I'm just relaxing around the motorhome tomorrow - so will have more time to have a look at it and hopefully get some access to the PCB. However, I've noted there are two - one on each side, so not sure which one to go at!

As ever, help appreciated.


----------



## pippin (Nov 15, 2007)

Disconnect the hose at the regulator and see if there is any of the dreaded green gunge.


----------



## 107462 (Oct 5, 2007)

Ummm ... I'm good at other stuff .... honest! but which bit is the regulator?

I have gaslow with an auto changeover valve ...



pippin said:


> Disconnect the hose at the regulator and see if there is any of the dreaded green gunge.


----------



## pippin (Nov 15, 2007)

If you cannot identify the regulator then simply disconnect the hose from the gas bottle(s) and see if there is any gunge there.


----------



## 107462 (Oct 5, 2007)

thanks

looked through it but still link it's unlikely the gas is a problem either .... given when i leave the electric on for 30 minutes the gas works fine! Starting to wonder if it's condensation after all



legend654 said:


> Sorry to disagree about the shortage of gas theory. Our red light experience happened because we were over eager to use the shower in quick succession rather than wait for the amber light to disappear. Anyway if you still have a red light I have found the relevant manual for you from Truma that we researched. Here is the link.
> 
> Guy
> 
> Truma Operating Instruction PDF


----------



## 104477 (May 13, 2007)

Our problem stemmed from the fan motor having a wiring problem. Check out my blog for details.

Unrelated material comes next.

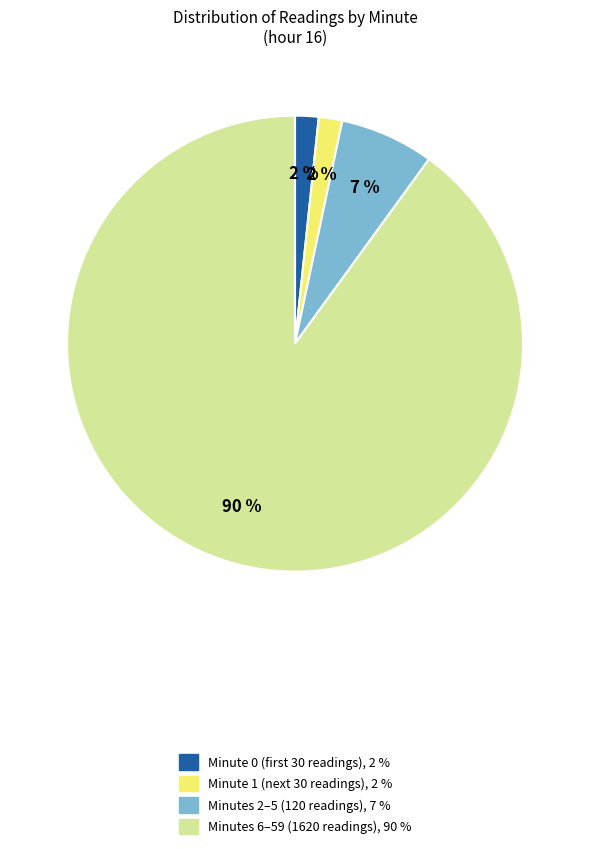

How many segments does this pie chart have?

4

For other readers:- The gas used in a gaslow system is not butane but propane so does not "freeze" the way butane can.

Hope you get it sorted soon.


----------



## 107462 (Oct 5, 2007)

I'm going to try and repear the problem today by leaving the heater to cool for a few hours then try again with gas only .... if that happens, I guess it needs to start when it's warm ... which I'm assuming may mean condensation on the boards.

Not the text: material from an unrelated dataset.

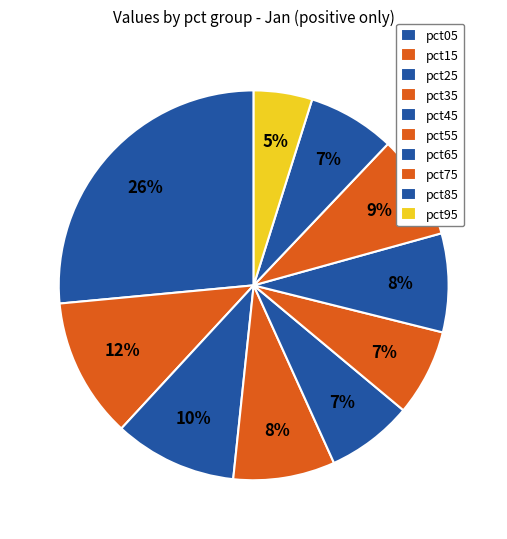

How many slices are in this pie chart?

10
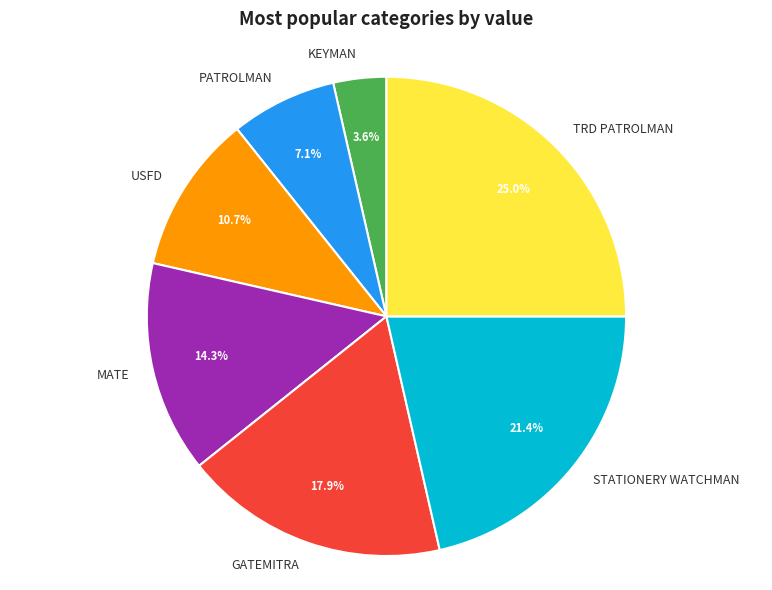

To the nearest percent, what portion does KEYMAN represent?

4%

Either way, I e-mailed truma in Germany, had an overnight response and will detour to their place near Munich in a week or so for a perm. fix! They have been very helpful.

Thanks all ...


----------



## 107462 (Oct 5, 2007)

Lots of hot air from a hairdryer onto the electrics .... and no change ... so not sure it's condensation after all.

looks like I'm on hook up for a couple of weeks until I get to Germany.


----------